After staying up late again last night (and note to self: I must get my sleeping patterns back to something that resembles normalcy), I woke up this morning at 11 for a teaching assignment at 1 p.m. It was only an hour and forty minutes. I was absolutely sure that it wouldn't be difficult at all. Although, prior to going into the room, I was unsure whether I would be on crowd control duty or if I would have lesson plans to follow. Substitute teaching is sort of like working at the emergency clinic. You never really know what you're going to end up doing before you walk in the door.
Today, I filled in as the teacher for CBIP - career-based intervention program. It was not a normal class. Quite honestly, I do not know how to describe the students that I was in charge of today. Some seemed to have quite a bit of potential, but unable to realize it for whatever reason. Others seemed like being in school was the farthest thing from the top of their priority list.

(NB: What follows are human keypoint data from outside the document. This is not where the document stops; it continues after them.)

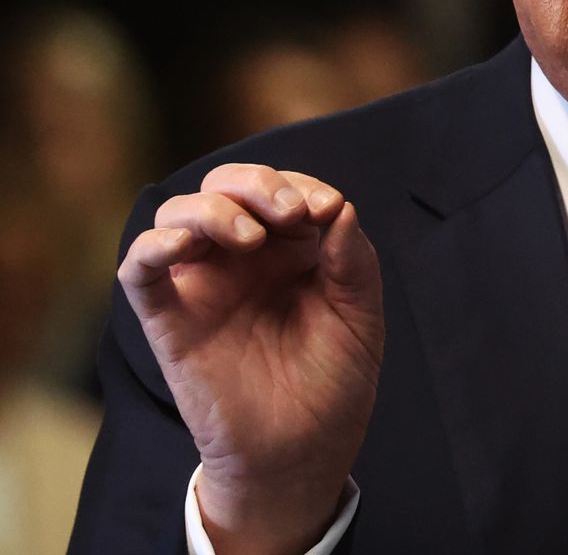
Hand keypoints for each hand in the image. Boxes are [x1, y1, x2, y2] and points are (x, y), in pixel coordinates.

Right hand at [119, 164, 383, 554]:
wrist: (303, 451)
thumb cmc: (334, 382)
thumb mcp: (360, 314)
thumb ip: (352, 259)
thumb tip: (338, 206)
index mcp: (291, 249)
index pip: (281, 190)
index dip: (300, 187)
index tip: (327, 210)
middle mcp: (242, 258)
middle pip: (225, 187)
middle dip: (256, 184)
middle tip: (289, 213)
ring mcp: (203, 284)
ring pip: (178, 214)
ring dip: (211, 209)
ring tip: (249, 237)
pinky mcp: (169, 319)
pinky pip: (139, 269)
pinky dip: (152, 245)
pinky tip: (183, 245)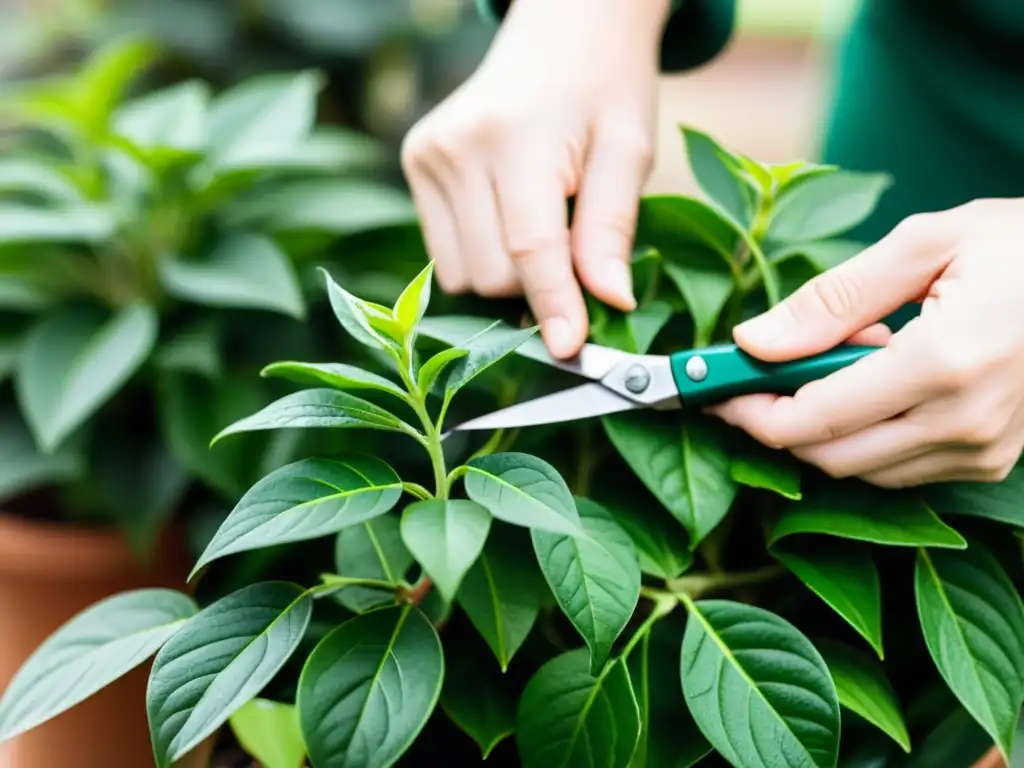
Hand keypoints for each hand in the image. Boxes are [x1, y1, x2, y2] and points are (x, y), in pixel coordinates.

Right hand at [401, 0, 670, 357]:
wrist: (561, 31)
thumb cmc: (605, 88)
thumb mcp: (629, 150)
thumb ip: (612, 227)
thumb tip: (609, 302)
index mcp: (516, 135)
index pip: (530, 246)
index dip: (554, 305)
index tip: (572, 350)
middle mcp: (458, 146)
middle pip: (492, 273)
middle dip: (537, 285)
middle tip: (575, 248)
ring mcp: (428, 155)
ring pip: (462, 274)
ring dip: (507, 274)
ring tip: (540, 221)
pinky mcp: (415, 163)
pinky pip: (446, 254)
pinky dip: (482, 255)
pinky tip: (508, 213)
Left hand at [709, 199, 1023, 486]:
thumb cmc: (1022, 246)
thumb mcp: (924, 244)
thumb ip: (832, 300)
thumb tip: (753, 342)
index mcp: (945, 362)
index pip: (814, 419)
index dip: (751, 410)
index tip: (716, 388)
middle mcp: (966, 421)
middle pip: (829, 456)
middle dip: (775, 425)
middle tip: (750, 381)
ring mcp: (985, 449)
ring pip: (861, 471)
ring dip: (822, 431)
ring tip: (826, 367)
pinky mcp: (994, 459)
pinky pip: (900, 469)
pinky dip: (866, 437)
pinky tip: (874, 385)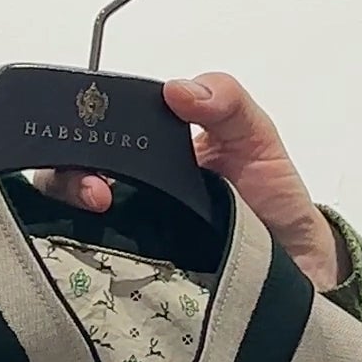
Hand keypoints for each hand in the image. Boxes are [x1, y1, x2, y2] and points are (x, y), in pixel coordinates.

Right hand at [30, 75, 342, 292]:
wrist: (297, 265)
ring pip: (65, 215)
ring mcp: (126, 230)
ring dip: (67, 205)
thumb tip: (179, 89)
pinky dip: (82, 252)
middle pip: (65, 171)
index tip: (93, 139)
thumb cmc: (274, 197)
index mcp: (152, 148)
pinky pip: (89, 261)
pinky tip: (97, 249)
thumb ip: (228, 101)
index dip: (80, 128)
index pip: (94, 129)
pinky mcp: (132, 271)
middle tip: (95, 189)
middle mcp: (130, 186)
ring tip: (98, 207)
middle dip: (64, 173)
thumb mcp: (257, 136)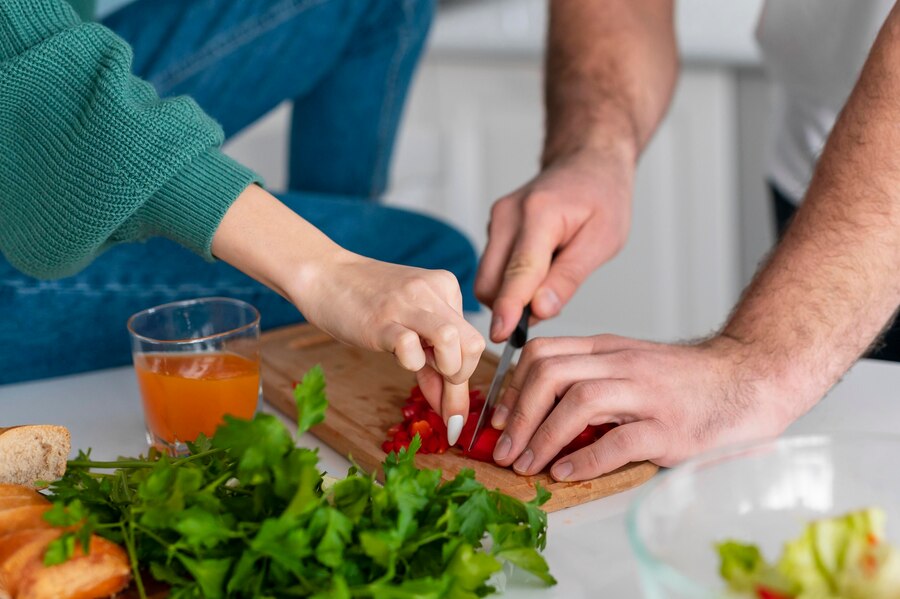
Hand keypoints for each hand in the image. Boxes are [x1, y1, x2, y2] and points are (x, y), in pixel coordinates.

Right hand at [210, 185, 484, 443]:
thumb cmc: (366, 303)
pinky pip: (409, 346)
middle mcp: (433, 292)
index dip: (464, 375)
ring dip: (443, 368)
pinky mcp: (380, 320)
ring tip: (420, 367)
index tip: (449, 404)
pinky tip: (394, 355)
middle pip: (474, 344)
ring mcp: (407, 303)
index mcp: (446, 289)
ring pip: (452, 340)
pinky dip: (409, 362)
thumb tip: (452, 413)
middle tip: (436, 381)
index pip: (474, 340)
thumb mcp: (409, 327)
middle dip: (460, 376)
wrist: (324, 275)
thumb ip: (433, 366)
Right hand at [475, 149, 633, 341]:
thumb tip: (540, 311)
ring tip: (550, 281)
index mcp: (539, 214)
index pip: (518, 271)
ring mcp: (496, 220)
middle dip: (510, 307)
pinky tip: (540, 269)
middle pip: (490, 281)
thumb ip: (569, 278)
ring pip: (487, 279)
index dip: (509, 307)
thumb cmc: (602, 197)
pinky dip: (511, 282)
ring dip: (511, 296)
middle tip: (549, 306)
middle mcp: (508, 215)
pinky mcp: (493, 228)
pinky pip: (492, 269)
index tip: (501, 334)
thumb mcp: (603, 240)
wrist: (587, 163)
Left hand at [489, 335, 803, 480]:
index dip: (511, 388)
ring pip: (578, 402)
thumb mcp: (630, 363)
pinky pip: (617, 442)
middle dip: (516, 415)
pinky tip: (565, 474)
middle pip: (550, 374)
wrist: (750, 378)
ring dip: (542, 437)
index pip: (541, 353)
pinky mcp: (669, 428)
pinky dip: (583, 460)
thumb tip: (536, 408)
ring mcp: (647, 395)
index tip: (498, 420)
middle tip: (504, 450)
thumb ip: (589, 376)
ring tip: (526, 465)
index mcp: (607, 349)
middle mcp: (622, 365)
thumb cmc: (685, 379)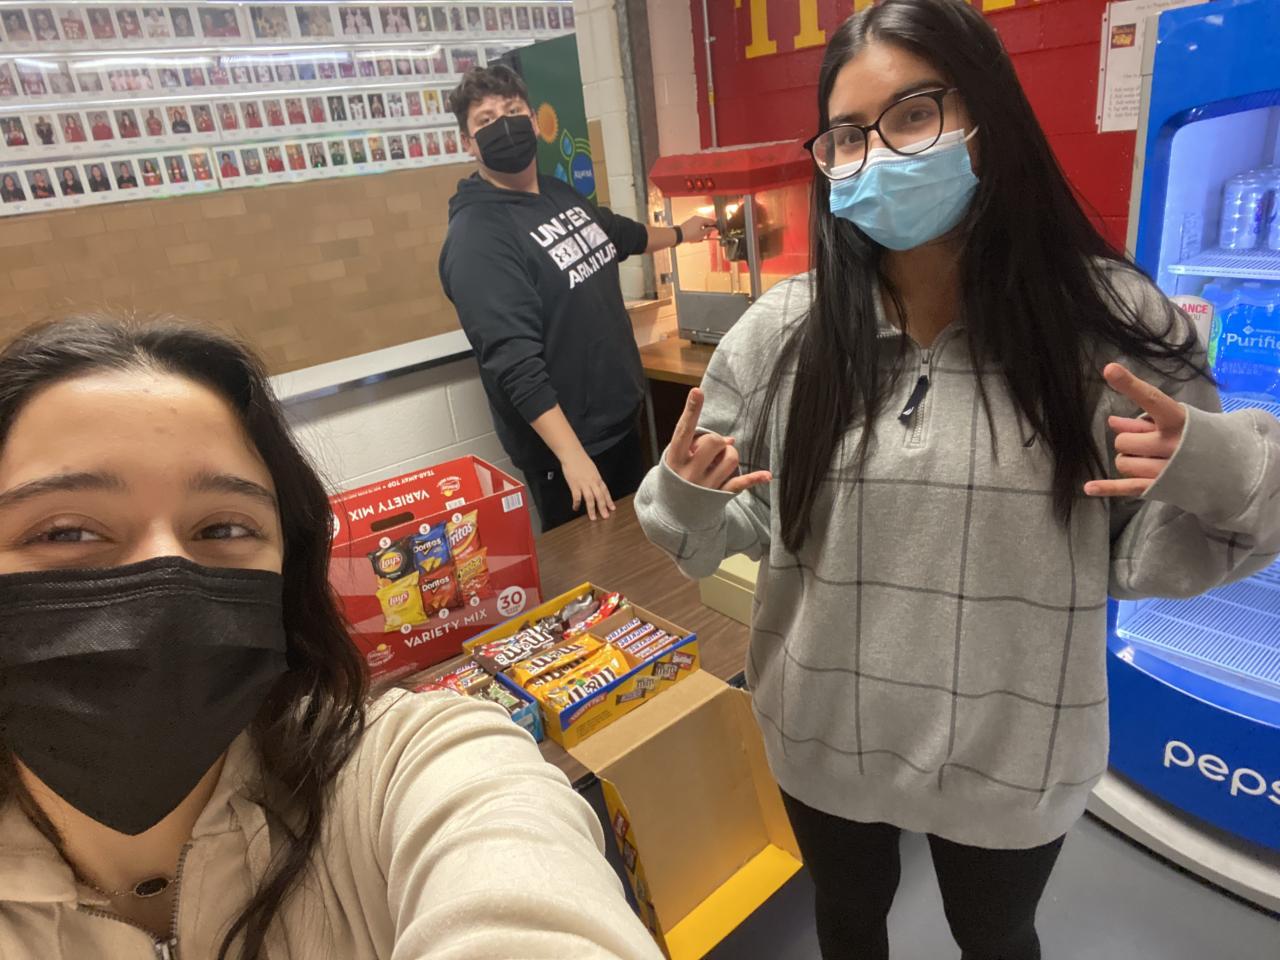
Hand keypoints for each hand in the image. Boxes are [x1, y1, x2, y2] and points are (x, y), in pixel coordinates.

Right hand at [561, 450, 614, 519]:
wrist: (573, 454)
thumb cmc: (581, 461)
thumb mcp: (592, 470)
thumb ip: (595, 479)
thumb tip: (597, 486)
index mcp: (597, 478)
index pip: (605, 491)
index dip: (609, 501)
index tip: (612, 508)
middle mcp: (592, 482)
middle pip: (600, 497)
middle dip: (603, 508)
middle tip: (605, 516)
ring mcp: (583, 484)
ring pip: (590, 499)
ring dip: (592, 509)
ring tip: (593, 517)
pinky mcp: (574, 485)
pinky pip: (577, 497)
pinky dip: (576, 504)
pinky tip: (576, 508)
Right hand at [667, 388, 771, 493]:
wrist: (671, 513)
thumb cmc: (676, 477)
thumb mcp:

I finally found out what OGT stands for today. It's the state graduation test. When I was in school, we just called it the proficiency test. I think there may be concern that these students will have a difficult time passing the exams. All they had to do today with that was read three paragraphs, and choose from a list the main idea of the paragraph. It sounds like a simple assignment, especially when the answer is right there in front of you. However, some still had problems with it. They were happy to be up and moving out of their seats with the next activity. They played a game related to their vocabulary words. The student who had won the past two games was knocked down by an unexpected competitor. The whole class was shocked, I think. Tootsie rolls for the winner!
The last half of the class was a filming of the students' interpretation of a couple different scenes from the book Go Ask Alice. While they were filming, which was a chaotic event from the beginning, I flipped through some random sections of the book. While I understand that this is one person's diary (fictionalized I presume) of a student with a drug problem, I was shocked at the language and themes in the book. Sex and drugs mainly, but this is a high school student. I guess I would be naive if I held to the fact that high schoolers are not having sex, drinking, and even potentially doing drugs. But all the same, I thought the book almost encouraged it. The language was reproachable in the book! I guess I just remember reading much more traditional books like The Adventures of Tom Sawyer when I was in junior high. Perhaps books like that will not keep these students' attention, though. I guess I'm just not sure of the purpose of this book being on the reading list for junior high student. Ah, but I'm just the substitute...I do what I'm told.